You won’t have to pay tax on all the money you have coming in, but some of your income will be taxed. Here are some tips about what you should expect to be taxed, and how to cut the cost.
What income is taxed
You may have to pay tax on:
- your earnings from employment or self-employment
- your State Pension
- any annuities you buy
- lump sums taken from your private pensions
- interest from savings accounts
- dividends from shares
- income from lettings
- some benefits, such as Carer’s Allowance and Statutory Sick Pay
- income from a trust.
You don’t have to pay tax on:
- Pension Credit
- Universal Credit
- Attendance Allowance
- Disability Living Allowance, Personal Independence Payment and Adult Disability Payment (Scotland)
- Winter Fuel Payment
- pensions administered under the War Pensions Scheme and Armed Forces Compensation Scheme
- lottery or Premium Bond wins
- industrial injuries benefits
- Individual Savings Accounts (ISAs)
- some National Savings and Investments products.
You can earn up to £12,570 from all your income streams before you start paying income tax. This is called your personal allowance.
Check you’re not missing out on any allowances
You can increase your Personal Allowance by claiming extra allowances.
Married Couple’s Allowance could help to reduce your tax bill if:
- you’re married or in a civil partnership
- you’re living with your spouse or civil partner
- one of you was born before 6 April 1935.
You can work out what you could get here.
If you or your partner were born on or after 6 April 1935, you may be able to claim Marriage Allowance instead. Marriage Allowance lets you transfer £1,260 of your Personal Allowance to your spouse or civil partner. Your income must be under your personal allowance (£12,570). Your partner must also earn more than you.
You can get Marriage Allowance if:
- you’re married or in a civil partnership
- you don’t earn anything, or you earn less than £12,570
- your partner pays Income Tax at the basic rate.
You can still apply for Marriage Allowance if you or your partner:
- are currently receiving a pension
- live abroad – as long as you get a Personal Allowance.

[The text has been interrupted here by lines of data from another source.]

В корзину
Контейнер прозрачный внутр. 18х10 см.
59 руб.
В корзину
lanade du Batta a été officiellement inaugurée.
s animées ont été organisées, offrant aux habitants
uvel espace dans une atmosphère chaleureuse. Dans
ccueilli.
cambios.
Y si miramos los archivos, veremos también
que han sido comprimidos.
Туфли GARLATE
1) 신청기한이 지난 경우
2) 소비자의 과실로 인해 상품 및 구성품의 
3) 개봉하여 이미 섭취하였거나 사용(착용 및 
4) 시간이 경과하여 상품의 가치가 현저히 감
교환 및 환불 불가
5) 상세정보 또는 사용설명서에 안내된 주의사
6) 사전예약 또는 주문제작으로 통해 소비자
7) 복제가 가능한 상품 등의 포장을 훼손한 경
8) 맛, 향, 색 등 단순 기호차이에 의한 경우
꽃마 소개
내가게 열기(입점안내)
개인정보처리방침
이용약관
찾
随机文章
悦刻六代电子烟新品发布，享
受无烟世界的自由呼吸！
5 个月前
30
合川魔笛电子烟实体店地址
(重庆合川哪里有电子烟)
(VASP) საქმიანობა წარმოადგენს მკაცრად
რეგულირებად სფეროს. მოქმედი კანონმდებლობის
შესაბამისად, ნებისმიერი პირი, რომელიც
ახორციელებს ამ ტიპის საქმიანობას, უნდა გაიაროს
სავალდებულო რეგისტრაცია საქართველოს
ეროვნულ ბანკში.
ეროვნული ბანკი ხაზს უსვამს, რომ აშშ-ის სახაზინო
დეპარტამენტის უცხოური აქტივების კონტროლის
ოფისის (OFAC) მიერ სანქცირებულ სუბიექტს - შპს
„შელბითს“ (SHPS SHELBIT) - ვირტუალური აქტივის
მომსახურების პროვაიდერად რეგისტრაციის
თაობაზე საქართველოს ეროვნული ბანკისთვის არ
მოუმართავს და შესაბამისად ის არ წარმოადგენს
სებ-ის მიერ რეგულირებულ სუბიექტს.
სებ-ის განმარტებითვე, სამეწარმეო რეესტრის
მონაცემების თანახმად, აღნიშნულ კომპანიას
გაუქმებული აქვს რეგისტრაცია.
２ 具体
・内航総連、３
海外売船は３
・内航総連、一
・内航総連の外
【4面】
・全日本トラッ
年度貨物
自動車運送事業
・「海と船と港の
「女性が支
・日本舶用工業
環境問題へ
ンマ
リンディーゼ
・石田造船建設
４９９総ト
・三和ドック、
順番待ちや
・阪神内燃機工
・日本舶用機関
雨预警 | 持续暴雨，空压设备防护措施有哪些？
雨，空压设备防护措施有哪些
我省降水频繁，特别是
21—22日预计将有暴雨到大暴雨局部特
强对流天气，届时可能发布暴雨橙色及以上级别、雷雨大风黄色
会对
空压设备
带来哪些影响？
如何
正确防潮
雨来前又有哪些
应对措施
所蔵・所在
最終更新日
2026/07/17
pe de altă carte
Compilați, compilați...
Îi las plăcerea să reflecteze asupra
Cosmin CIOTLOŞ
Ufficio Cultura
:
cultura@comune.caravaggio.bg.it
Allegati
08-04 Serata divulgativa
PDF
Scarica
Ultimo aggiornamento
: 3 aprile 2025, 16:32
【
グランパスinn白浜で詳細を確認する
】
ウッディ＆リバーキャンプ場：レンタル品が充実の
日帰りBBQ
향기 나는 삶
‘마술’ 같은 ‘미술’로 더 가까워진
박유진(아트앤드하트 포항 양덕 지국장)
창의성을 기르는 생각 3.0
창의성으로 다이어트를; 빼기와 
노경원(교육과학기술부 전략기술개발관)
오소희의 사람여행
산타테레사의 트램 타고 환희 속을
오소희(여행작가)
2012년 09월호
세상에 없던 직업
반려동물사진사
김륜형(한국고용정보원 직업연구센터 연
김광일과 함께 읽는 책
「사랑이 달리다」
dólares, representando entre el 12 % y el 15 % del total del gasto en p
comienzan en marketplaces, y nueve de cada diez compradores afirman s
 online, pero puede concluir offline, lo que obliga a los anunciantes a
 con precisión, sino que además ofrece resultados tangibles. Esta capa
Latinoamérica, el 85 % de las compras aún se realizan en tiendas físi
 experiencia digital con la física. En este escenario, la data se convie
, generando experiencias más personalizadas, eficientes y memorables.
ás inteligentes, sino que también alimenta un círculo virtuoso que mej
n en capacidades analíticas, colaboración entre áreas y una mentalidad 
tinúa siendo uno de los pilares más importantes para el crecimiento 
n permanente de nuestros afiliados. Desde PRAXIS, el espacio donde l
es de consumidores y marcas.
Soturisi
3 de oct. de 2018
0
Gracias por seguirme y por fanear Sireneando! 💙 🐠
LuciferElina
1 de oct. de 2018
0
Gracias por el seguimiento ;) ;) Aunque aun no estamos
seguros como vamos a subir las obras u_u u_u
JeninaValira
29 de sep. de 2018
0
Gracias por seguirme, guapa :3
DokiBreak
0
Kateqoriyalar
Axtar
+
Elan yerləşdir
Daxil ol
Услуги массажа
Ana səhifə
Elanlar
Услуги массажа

If you are registered blind or severely sight impaired, you can claim Blind Person’s Tax Allowance, which adds £2,870 to your Personal Allowance. Contact HMRC to find out how to apply.
You can transfer all your Personal Allowance to your partner if you don’t pay tax or can’t use all of it.
Reclaim any overpaid tax
Make sure you claim back tax that you shouldn’t have paid. You may have overpaid because too much was taken, or you didn’t claim an allowance. HMRC won’t send you a refund unless you tell them that you’ve overpaid.
Contact HMRC for help and ask them to send you a tax return. You can also claim a tax refund online.
Check your tax code
Your tax code tells your employer or pension provider how much tax to take from your pay or pension. If it’s wrong, you could be paying more tax than you need to.
You can check your tax code from your P45, or online by using the Gov.uk Income Tax checker. You can also use the service to tell HMRC if you think your tax code is wrong.
Complete your tax return and pay your tax on time
Most people don’t have to fill in a tax return. Tax is usually deducted from your pensions and savings automatically.
If you do have to fill in your own tax return, this is called a Self Assessment tax return. Make sure you complete and send it on time. You can do this:
- by post – the deadline to complete and send a paper return by post is 31 October. If you haven’t received the forms in the post, you can download them from Gov.uk
- online – the deadline to complete and return your tax return online is 31 January. If it’s your first time filing your own tax return, or you didn’t send one in the last tax year, you’ll need to register for Self Assessment before you can use the online service.
If you're paying your own Self Assessment tax bill, you'll usually need to make two payments on account every year. You'll need to make the first payment by 31 January, following the end of the tax year, and make the second payment by 31 July.
You can be fined £100 or more, o if you miss the deadline to submit a tax return or pay your bill. You might also be charged interest on late payments. Make sure to get help as soon as possible if you’re finding it difficult to complete your return. You should contact HMRC as soon as possible if you’ve missed your payment or are having trouble paying it on time.
You can appeal against a penalty if you have a reasonable excuse – for example, if you had an unexpected stay in hospital and couldn’t complete your tax return in time.
Tax Help for Older People provides free tax advice for people on lower incomes.
If you want to find out more about tax and how to apply for allowances, visit Gov.uk.